(Chart analysis data)
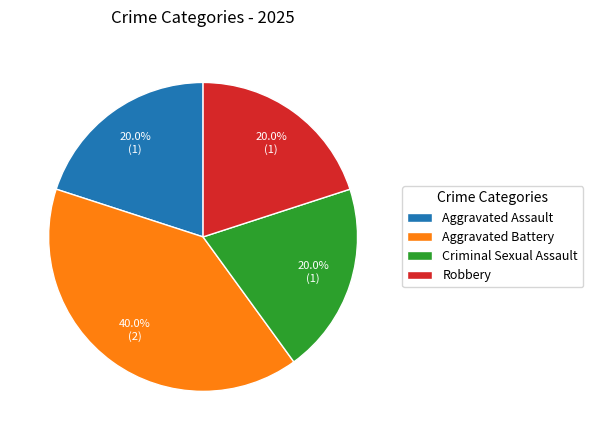

Which category has the biggest portion of the pie?

Aggravated Battery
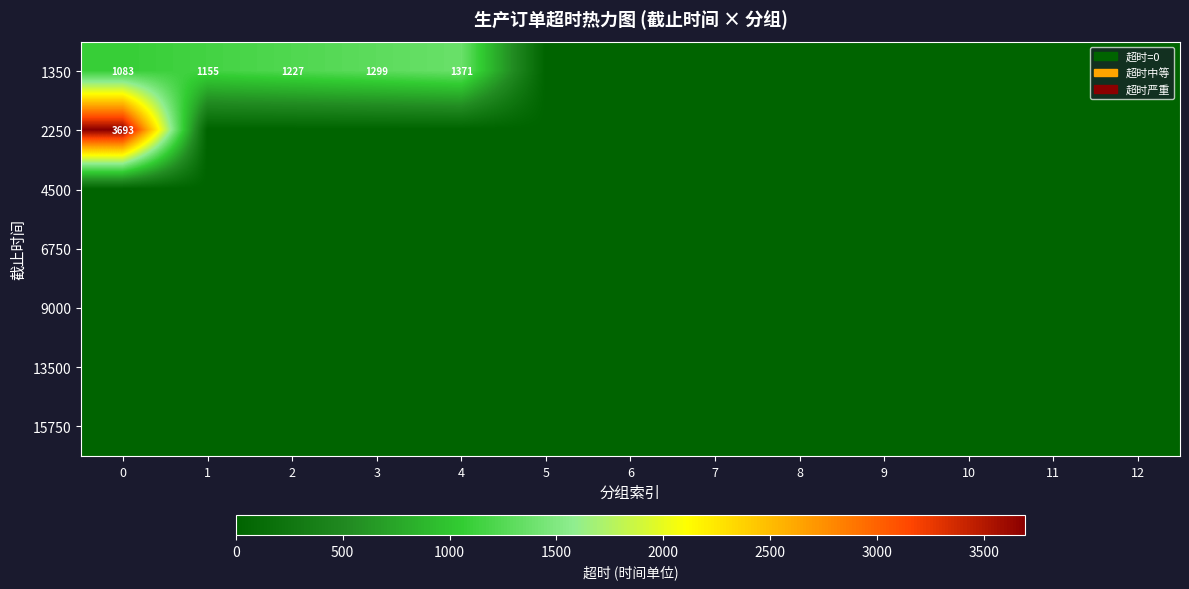

Which series has the largest total across all categories?

1350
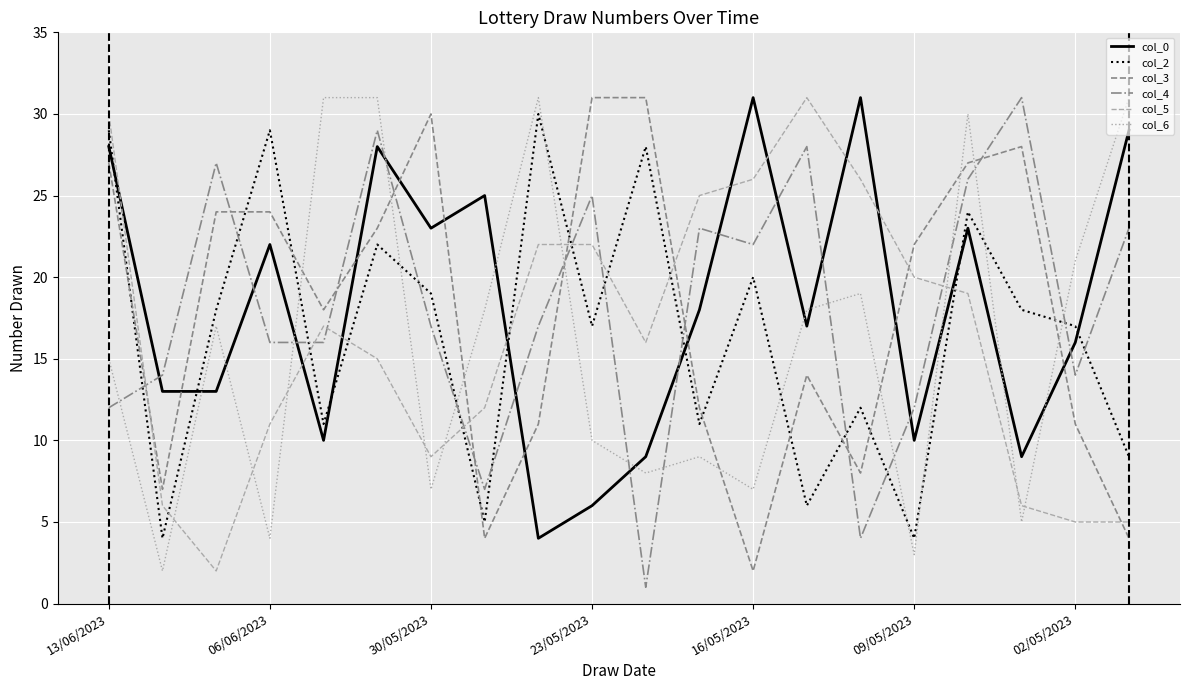

After their last crossing, which series has the higher values: col_6 or col_5?

col_6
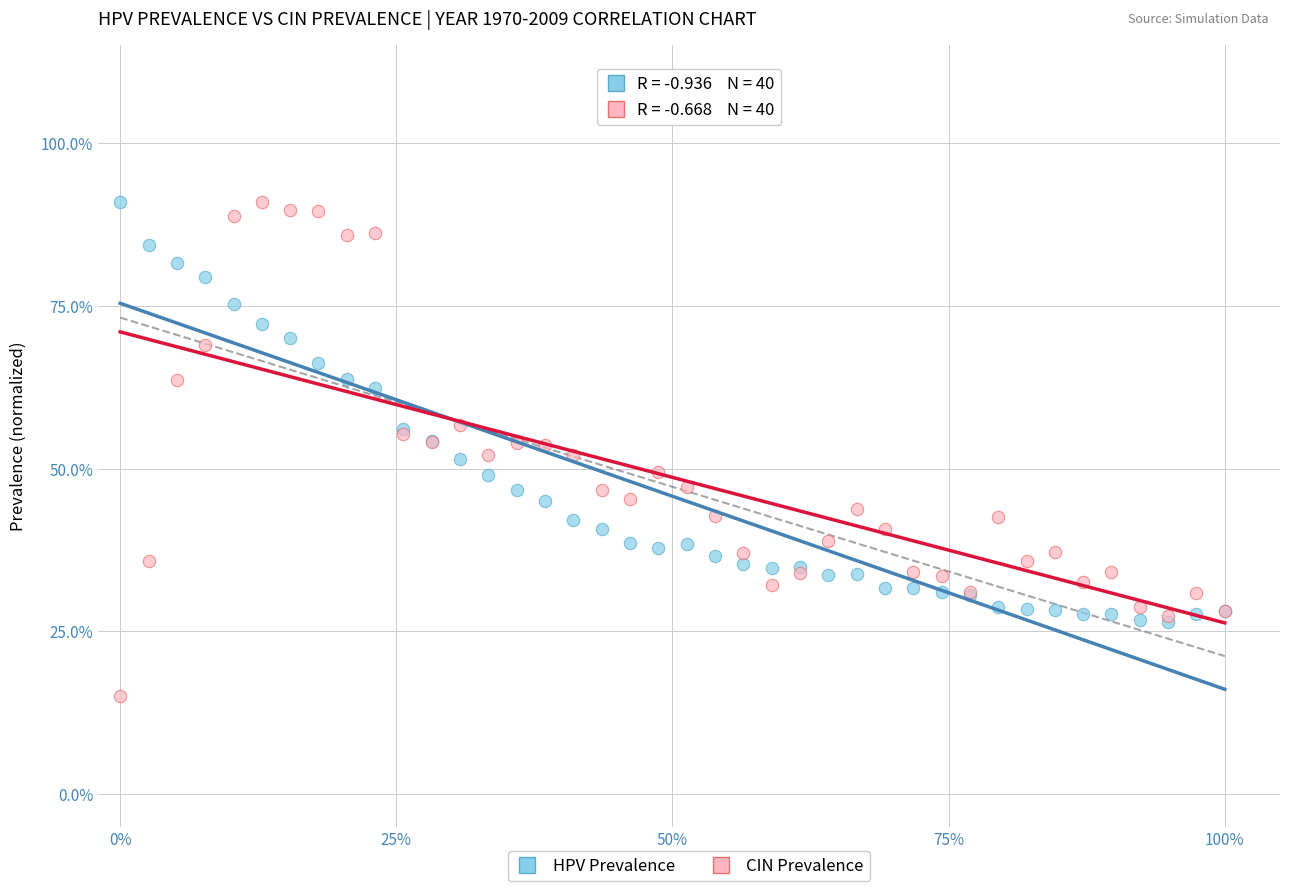

Which series reaches the minimum Y coordinate?

CIN Prevalence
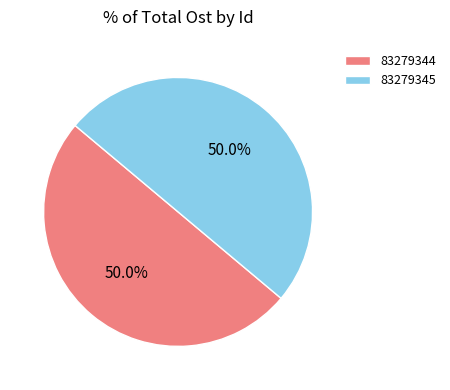

Approximately how many times larger is the value at 83279345 compared to 83279344?

1.0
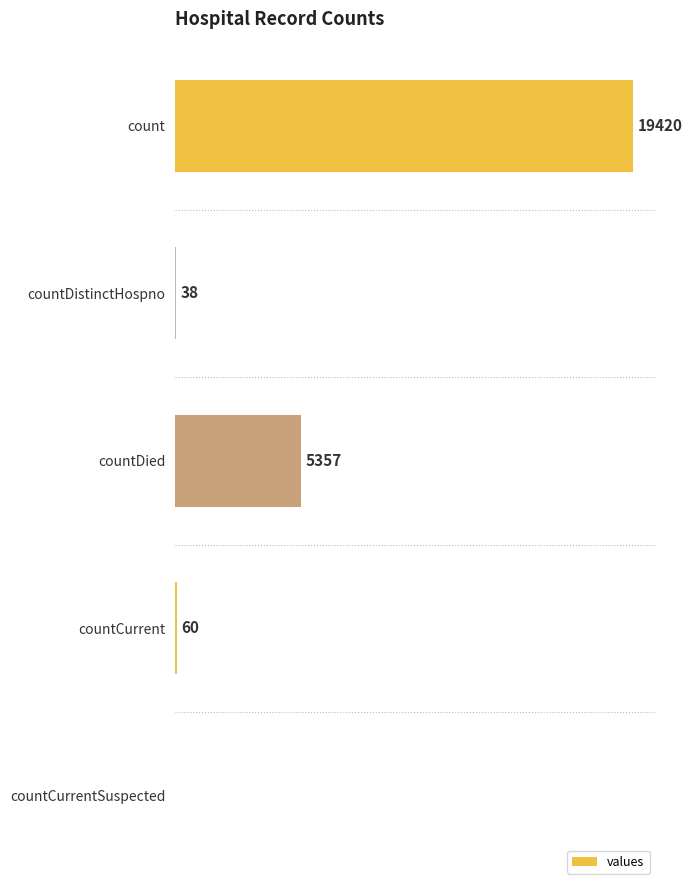

Where is the data nearest to the value 9710?

countDied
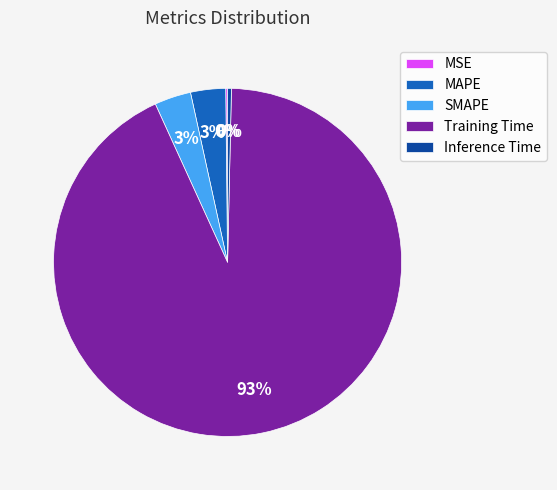

What is the largest slice in the pie chart?

Training Time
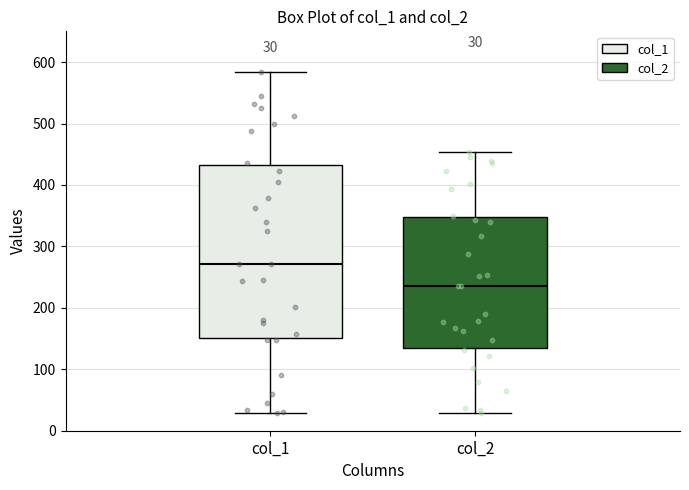

Which box's median line is the highest?

col_1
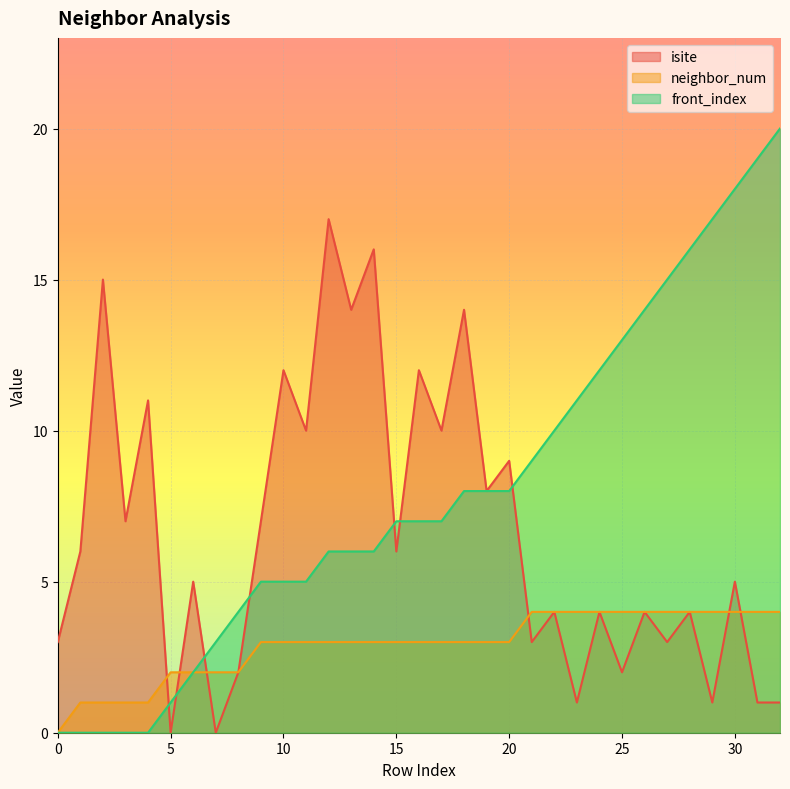

Rank the series by their average value, from highest to lowest.

front_index, isite, neighbor_num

▸ **Instructions for the task**:
Starting with the line that contains "CIN Prevalence" and continuing through the end of the material, write those lines again with "pie chart" replaced by "circle graph" and everything else unchanged. Omit the pictures from your answer.

▸ **Answer section**:
CIN Prevalence

Approximately how many times larger is the value at 83279345 compared to 83279344?

1.0

Where is the data nearest to the value 9710?

countDied

What is the largest slice in the circle graph?

Training Time

Which box's median line is the highest?

col_1

Rank the series by their average value, from highest to lowest.

front_index, isite, neighbor_num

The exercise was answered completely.